■ PROBLEM STATEMENT:
Down to the last line, print the data that follows exactly, without its pictures.

:: DATA PROVIDED ::

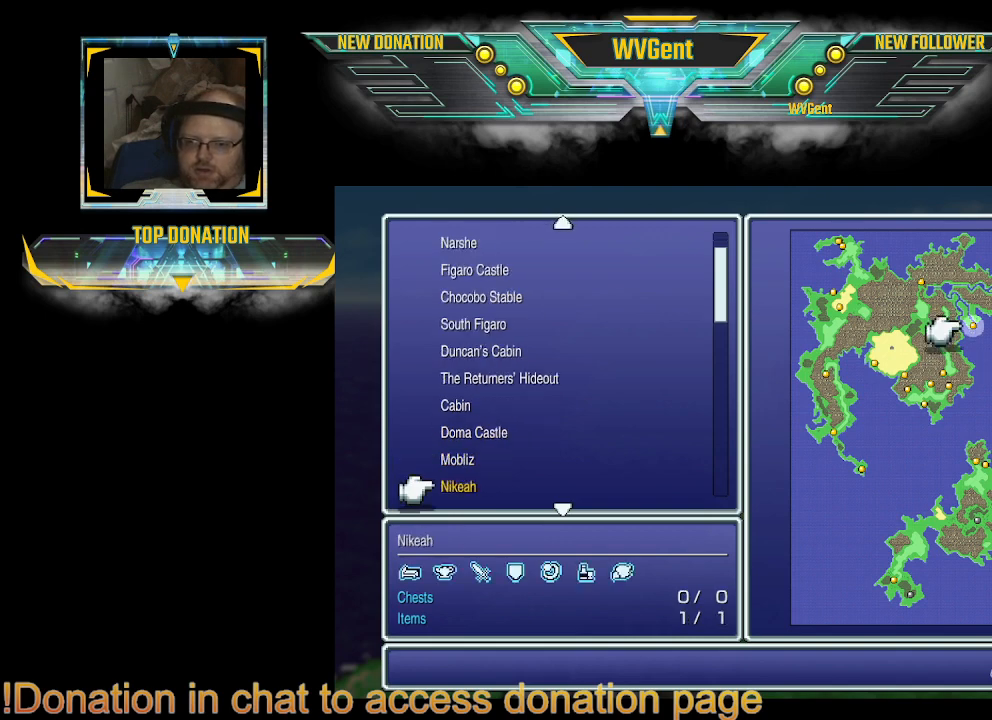
{"buttons": [], "left_stick": "center", "right_stick": "center", "events": []}
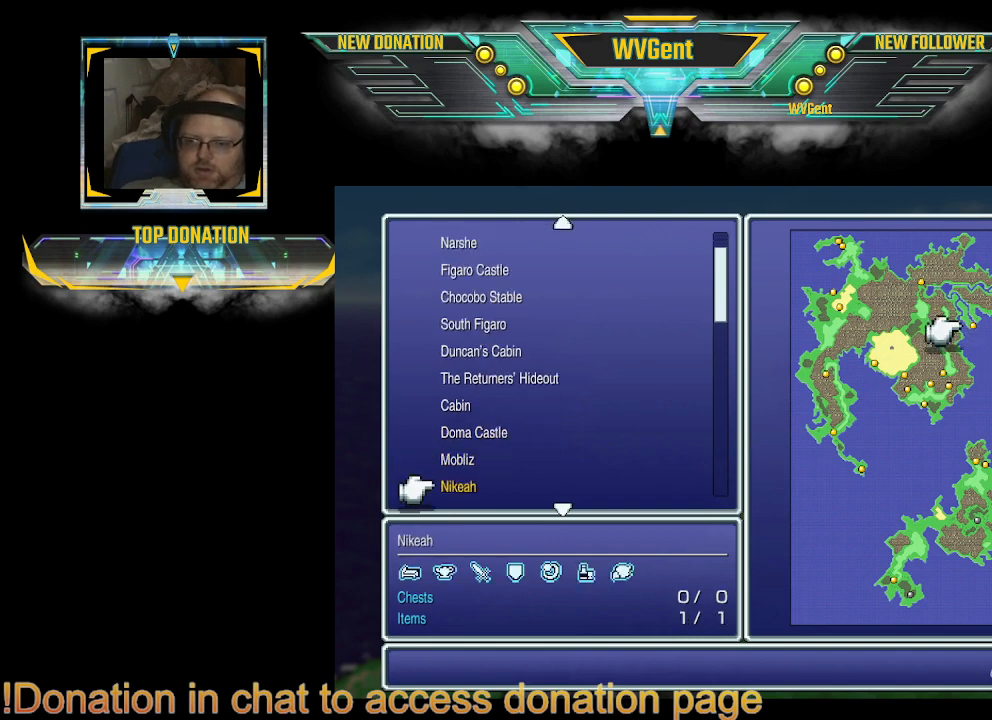
{"buttons": [], "left_stick": "center", "right_stick": "center", "events": [[333, "DPAD_DOWN", "down"], [500, "DPAD_DOWN", "up"]]}
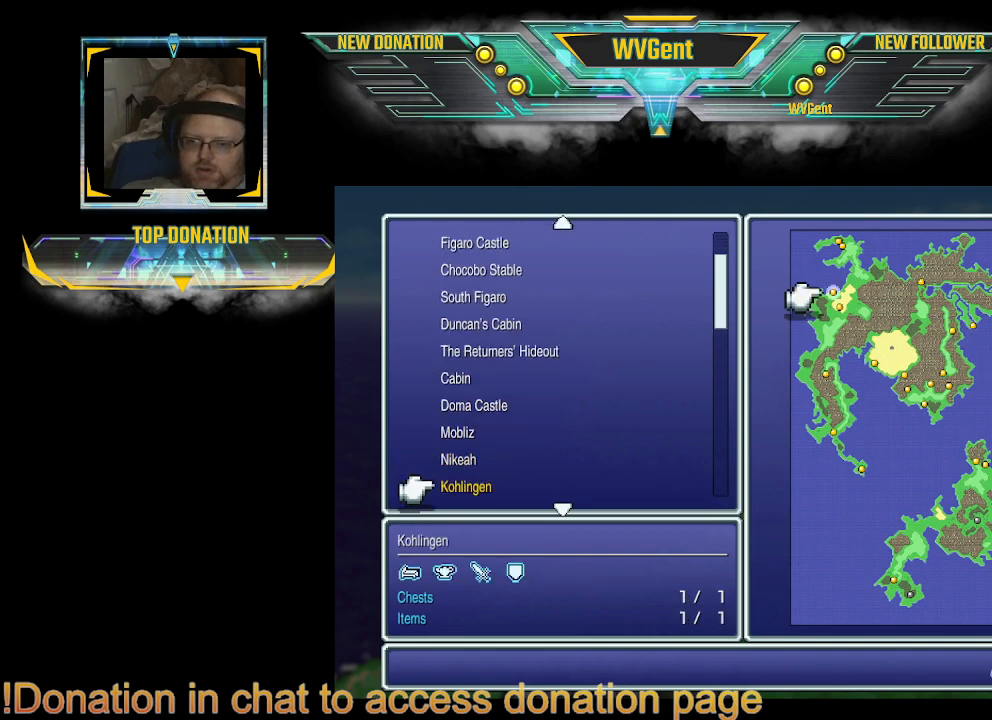
{"buttons": [], "left_stick": "center", "right_stick": "center", "events": []}
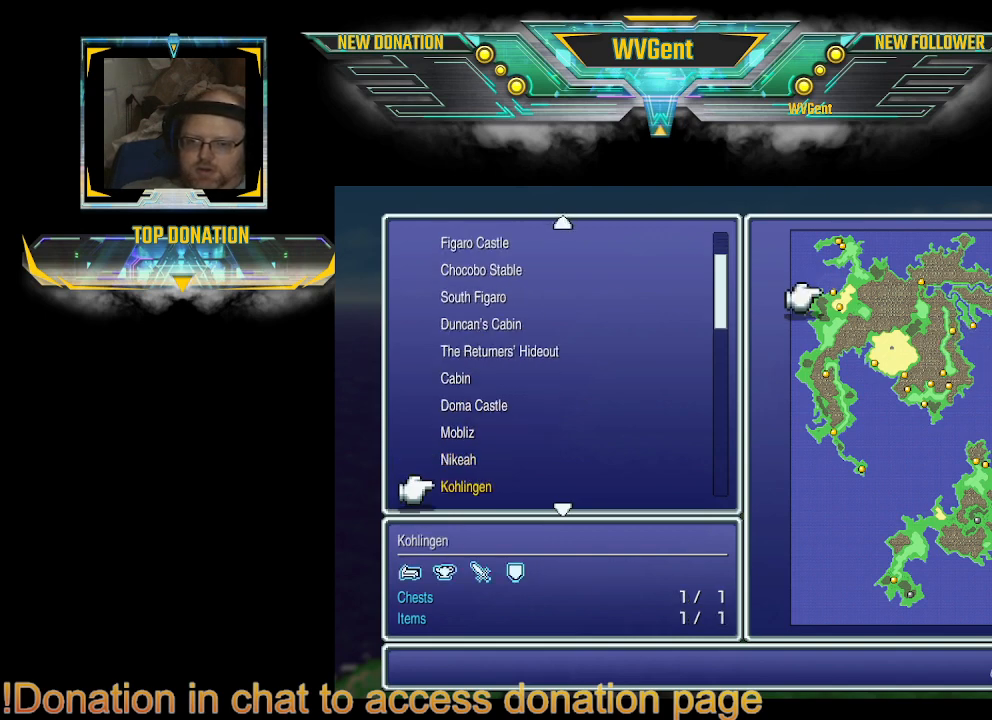
{"buttons": [], "left_stick": "center", "right_stick": "center", "events": [[167, "DPAD_DOWN", "down"], [300, "DPAD_DOWN", "up"]]}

:::

■ RESPONSE TO THE EXERCISE:
{"buttons": [], "left_stick": "center", "right_stick": "center", "events": []}
{"buttons": [], "left_stick": "center", "right_stick": "center", "events": [[333, "DPAD_DOWN", "down"], [500, "DPAD_DOWN", "up"]]}
{"buttons": [], "left_stick": "center", "right_stick": "center", "events": []}
{"buttons": [], "left_stick": "center", "right_stick": "center", "events": [[167, "DPAD_DOWN", "down"], [300, "DPAD_DOWN", "up"]]}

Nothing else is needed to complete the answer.